Beirut is the Capital of Lebanon and its largest city. It is located on a cape almost in the middle of Lebanon’s Mediterranean coast on a peninsula that was once divided into two islands by the River of Beirut, that have silted over time.
It is a vibrant city with many historic and contemporary attractions. It is said that from its harbour the first Umayyad caliph, Muawiya, launched his campaign against Cyprus in the 7th century. Beirut was a major center in many of the cultures that succeeded in ruling the eastern Mediterranean. Beirut became a prominent Roman city. That is attested by the extensive Roman remains in the city which include a hippodrome, basilicas, baths, and the Cardo Maximus, in addition to many historical documents. During this period, the city was the Chair of the renowned Beryte Law School. Many of the archaeological findings are located in the National Museum.
The city was destroyed by a tidal wave and a major earthquake in 551 AD. In 635 A.D. Beirut fell to the Umayyads, and it remained under the rule of Islamic dynasties until 1110. In 1291, the Mamluks included the city in their empire. Like the rest of Lebanon it fell to the Ottoman in 1516, and only in 1918, the French ended the Ottoman dominance. Due to its commercial port, the growing economic role of Beirut on the Lebanese coast enabled it to become the capital of the newly formed country in 1922.

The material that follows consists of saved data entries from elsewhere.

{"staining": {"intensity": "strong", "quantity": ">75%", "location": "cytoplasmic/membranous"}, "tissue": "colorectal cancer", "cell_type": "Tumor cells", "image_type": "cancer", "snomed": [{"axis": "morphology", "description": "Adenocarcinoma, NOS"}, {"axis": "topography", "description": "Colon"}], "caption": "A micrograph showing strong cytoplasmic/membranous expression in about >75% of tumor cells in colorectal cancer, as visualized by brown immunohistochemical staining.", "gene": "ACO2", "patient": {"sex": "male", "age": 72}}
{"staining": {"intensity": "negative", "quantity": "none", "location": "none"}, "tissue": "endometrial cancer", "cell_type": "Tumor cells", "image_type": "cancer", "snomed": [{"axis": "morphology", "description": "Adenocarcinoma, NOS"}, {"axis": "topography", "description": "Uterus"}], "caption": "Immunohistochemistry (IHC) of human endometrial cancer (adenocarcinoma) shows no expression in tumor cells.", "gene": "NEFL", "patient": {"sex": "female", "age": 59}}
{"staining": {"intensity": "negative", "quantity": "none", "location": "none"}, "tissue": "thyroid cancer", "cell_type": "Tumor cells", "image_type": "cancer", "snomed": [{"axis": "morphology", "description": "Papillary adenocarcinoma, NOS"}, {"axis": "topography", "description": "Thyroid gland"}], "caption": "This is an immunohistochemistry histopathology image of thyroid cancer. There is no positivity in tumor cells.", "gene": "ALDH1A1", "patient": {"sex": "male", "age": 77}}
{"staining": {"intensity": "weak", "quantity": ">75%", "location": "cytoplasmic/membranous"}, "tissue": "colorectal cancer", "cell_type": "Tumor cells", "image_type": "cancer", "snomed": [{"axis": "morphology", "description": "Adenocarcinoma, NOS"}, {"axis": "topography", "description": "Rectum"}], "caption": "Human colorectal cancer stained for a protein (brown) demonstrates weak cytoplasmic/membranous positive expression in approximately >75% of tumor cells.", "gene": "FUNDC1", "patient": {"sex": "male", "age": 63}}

The urban history of the city so started in the late Ottoman Empire with the modernization policy that created several monumental buildings and public squares. This continued into the French mandate period and after the independence in 1943. The city center, which was severely damaged in the civil war in 1975, was restored in late 1990s. It is now a hub for commercial and entertainment outlets in addition to governmental buildings along with historic churches and mosques.